HephaHeat sputters along after boardroom shake-up

Steorn introduced its HephaHeat water heating technology back in 2011, and spun it off to a new company, also called HephaHeat, two years ago. Now HephaHeat has outlived Steorn, but its recent boardroom shuffle and fundraising difficulties don’t appear to bode well for its own future.

According to an article published this week in Ireland’s Sunday Business Post, HephaHeat’s board of directors is losing Mike Daly, a co-founder of both Steorn and HephaHeat, and Roger Hatfield, who was formerly Steorn’s chief financial officer. The new chairman will be long time Irish politician John V. Farrelly (pictured above).

The article goes on to report that HephaHeat has recently raised €100,000 from its many small investors, falling short of the €300,000 they sought, but bringing the total amount that HephaHeat has raised since its founding to €831,000.

When it was founded, HephaHeat projected €50,000,000 in annual royalties by 2017, and as early as 2012 Shaun McCarthy claimed that there existed contracts for the HephaHeat technology with the two largest water heater manufacturers in Europe and North America, worth a total of €25,000,000 per year.

By last summer, expectations had became significantly humbler — HephaHeat was reported to have joined up with Sony and celebrity chef Kevin Dundon to launch an app-controlled sous vide cooker. Even that, however, is still in the development stage.

According to the article, the company has also said that it is seeking to partner with Sony and Bosch on various products, including a kettle that boils in 30 seconds.
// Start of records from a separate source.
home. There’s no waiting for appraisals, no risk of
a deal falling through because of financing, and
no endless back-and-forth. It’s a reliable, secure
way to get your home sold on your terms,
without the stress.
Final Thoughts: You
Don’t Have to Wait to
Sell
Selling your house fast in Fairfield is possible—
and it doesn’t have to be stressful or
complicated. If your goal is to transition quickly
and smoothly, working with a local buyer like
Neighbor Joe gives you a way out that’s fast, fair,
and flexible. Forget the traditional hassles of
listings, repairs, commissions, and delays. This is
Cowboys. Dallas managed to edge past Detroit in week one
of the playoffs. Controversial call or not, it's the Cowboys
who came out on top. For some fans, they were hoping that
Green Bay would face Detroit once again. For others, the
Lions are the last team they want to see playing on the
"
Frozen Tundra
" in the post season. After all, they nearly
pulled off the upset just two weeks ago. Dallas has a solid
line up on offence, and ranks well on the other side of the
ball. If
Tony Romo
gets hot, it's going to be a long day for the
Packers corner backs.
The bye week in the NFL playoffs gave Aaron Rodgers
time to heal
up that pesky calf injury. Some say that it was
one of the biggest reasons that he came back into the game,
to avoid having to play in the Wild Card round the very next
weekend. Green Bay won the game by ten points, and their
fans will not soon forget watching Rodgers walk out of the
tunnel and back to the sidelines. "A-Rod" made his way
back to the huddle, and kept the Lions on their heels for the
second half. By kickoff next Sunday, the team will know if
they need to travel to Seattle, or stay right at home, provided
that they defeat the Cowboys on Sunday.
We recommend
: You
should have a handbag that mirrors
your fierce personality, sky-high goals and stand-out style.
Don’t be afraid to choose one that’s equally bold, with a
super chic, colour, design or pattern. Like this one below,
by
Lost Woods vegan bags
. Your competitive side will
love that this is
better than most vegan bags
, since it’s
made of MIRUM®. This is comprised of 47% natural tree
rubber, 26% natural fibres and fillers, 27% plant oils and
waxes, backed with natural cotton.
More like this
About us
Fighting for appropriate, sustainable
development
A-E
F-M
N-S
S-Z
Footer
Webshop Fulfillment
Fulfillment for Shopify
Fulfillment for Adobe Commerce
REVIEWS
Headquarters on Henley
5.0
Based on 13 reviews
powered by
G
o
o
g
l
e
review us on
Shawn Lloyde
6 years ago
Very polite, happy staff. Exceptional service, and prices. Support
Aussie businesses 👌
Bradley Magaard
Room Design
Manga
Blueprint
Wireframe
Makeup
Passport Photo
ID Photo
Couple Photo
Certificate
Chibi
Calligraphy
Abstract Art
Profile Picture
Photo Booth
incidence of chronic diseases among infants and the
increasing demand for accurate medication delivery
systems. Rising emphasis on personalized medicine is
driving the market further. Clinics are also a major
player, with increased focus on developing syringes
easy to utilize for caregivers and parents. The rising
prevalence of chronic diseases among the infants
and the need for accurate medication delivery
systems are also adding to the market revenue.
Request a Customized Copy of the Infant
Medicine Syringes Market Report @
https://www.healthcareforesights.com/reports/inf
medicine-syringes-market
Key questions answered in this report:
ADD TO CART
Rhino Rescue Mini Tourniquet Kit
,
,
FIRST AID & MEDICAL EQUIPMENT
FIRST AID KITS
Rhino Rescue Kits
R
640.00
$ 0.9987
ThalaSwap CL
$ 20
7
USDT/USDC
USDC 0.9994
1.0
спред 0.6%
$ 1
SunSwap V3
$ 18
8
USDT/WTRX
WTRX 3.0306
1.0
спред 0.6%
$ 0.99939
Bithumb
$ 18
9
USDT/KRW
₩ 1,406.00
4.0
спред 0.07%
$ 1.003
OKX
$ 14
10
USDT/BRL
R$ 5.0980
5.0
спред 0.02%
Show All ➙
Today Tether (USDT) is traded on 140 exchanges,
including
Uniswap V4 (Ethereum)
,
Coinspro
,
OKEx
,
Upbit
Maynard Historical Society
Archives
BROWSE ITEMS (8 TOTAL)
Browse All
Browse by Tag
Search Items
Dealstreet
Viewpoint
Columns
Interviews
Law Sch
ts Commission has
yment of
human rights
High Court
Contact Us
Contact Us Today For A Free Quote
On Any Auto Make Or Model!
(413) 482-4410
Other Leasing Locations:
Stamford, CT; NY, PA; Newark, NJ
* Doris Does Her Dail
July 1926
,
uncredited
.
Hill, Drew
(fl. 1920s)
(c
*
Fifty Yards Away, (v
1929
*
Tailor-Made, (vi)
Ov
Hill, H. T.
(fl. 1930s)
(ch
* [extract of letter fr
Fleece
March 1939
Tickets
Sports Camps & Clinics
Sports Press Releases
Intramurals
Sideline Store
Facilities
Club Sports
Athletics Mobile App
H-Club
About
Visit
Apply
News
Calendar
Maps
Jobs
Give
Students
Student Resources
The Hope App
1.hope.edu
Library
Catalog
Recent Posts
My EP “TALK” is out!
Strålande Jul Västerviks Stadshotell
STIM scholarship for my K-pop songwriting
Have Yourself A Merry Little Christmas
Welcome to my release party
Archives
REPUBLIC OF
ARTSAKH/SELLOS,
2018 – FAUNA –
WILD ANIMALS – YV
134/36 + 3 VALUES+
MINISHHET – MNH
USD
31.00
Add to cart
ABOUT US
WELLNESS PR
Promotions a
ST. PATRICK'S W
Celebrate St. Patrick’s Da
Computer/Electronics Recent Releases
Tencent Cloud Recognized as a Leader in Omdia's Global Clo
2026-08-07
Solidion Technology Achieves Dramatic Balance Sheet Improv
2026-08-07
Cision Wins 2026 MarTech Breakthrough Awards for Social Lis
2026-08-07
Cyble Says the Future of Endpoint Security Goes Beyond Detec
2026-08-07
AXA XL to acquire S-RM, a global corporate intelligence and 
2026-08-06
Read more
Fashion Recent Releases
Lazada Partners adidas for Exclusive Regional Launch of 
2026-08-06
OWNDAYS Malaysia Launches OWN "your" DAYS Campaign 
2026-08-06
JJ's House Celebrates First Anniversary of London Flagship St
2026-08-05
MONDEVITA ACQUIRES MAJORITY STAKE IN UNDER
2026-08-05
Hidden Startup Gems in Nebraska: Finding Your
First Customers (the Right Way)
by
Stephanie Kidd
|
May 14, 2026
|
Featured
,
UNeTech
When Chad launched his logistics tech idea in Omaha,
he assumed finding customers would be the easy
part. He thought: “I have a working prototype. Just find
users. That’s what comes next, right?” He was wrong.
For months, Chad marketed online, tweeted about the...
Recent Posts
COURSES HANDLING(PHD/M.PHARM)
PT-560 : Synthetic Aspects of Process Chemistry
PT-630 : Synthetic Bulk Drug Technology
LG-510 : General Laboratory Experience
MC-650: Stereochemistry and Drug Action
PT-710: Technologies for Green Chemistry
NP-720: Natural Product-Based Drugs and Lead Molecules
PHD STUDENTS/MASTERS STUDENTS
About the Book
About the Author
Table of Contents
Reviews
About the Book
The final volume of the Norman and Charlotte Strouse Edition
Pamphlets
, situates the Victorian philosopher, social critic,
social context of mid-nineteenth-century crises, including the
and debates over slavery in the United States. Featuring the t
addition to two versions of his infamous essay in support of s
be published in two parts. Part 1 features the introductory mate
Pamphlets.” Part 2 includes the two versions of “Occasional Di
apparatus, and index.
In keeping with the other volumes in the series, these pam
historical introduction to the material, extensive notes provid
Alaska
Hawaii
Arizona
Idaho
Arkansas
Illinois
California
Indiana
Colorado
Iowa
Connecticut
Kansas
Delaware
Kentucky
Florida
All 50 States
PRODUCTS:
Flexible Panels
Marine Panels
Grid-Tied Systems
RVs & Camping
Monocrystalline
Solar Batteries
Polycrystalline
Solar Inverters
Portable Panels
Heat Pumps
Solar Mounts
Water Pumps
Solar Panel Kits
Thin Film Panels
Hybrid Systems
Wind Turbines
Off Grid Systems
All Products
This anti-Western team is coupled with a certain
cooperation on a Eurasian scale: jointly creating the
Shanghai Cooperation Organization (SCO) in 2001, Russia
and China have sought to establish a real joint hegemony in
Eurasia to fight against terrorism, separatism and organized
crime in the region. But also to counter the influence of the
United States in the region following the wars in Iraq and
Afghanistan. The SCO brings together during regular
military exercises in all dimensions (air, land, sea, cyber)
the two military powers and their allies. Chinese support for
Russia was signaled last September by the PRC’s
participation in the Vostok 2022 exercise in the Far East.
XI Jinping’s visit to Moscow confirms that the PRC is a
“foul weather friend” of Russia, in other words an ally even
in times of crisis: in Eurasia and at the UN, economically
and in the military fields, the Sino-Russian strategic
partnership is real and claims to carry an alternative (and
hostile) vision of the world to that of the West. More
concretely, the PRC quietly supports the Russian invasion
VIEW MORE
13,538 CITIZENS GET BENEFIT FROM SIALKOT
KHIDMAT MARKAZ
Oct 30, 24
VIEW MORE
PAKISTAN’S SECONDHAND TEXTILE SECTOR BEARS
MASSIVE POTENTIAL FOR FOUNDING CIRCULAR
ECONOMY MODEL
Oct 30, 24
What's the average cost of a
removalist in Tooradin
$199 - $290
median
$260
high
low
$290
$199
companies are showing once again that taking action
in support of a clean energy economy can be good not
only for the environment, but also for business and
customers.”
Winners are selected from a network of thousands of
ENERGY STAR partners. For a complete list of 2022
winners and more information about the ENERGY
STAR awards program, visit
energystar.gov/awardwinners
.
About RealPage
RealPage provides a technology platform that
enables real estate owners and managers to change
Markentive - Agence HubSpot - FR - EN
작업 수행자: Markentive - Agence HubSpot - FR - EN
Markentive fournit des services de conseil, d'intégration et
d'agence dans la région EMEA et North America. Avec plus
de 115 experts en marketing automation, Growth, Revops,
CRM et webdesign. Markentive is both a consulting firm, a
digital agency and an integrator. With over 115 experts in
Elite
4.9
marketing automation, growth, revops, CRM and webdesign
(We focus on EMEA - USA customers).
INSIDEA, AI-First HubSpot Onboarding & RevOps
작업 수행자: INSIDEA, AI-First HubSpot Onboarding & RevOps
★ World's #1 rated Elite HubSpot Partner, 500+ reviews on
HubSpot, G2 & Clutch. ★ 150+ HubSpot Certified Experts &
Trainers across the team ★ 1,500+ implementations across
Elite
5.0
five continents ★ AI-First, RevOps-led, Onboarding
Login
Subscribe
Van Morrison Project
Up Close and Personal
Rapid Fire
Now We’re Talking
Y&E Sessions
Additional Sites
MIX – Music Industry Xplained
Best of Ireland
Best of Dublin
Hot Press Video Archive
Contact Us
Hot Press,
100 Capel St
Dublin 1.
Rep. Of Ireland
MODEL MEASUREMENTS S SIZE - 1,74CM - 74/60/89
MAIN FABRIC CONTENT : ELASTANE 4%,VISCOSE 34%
They also said that they are “delivering a new quick water boiling system to giant heating appliances manufacturer BDR Thermea and was working on a ‘contract renegotiation that favors HephaHeat’.”

Shaun McCarthy has described the genesis of the HephaHeat technology as having come out of the electromagnetic version of the Orbo, controversially demonstrated at the Waterways Visitor Center in Dublin in 2009. The so-called “eOrbo” would emit a large amount of energy as heat (according to Shaun, more energy than was fed into it as electricity), which at first Steorn tried to eliminate. Eventaully they realized they could harness that heat as a quick water heating technology instead, and HephHeat was born. However, none of the online documentation about HephaHeat has ever claimed that it was an overunity technology, and it’s unclear to what extent it may be related to Orbo.

The news of the board shake-up and fundraising shortfall, along with the continuing lack of any shipping products, hints that HephaHeat may be on its way toward following its parent company Steorn to the corporate grave. The one positive note here is that John Farrelly, who appears to be an experienced and well respected public servant, is now in charge. We’ll see whether HephaHeat will manage to bring their Orbo-related technology to market, where Steorn failed.

Thanks to Aidan Sullivan for tracking down the Sunday Business Post article. The full article can be found here:

Sunday Business Post article on HephaHeat

2 thoughts on “HephaHeat sputters along after boardroom shake-up

  1. Hmmm so they are still dragging this along. But it seems like the investors do not have such deep pockets anymore. I guess they sense another black hole. I wonder if it is time they employ some real scientists and engineers rather then business men. Invent first, sell later.

    It does give something else to follow here. Seems unlikely they will manage to actually do anything again. Doubt that money will go very far.

    How long can people support a company that doesn’t actually sell anything? We shall see.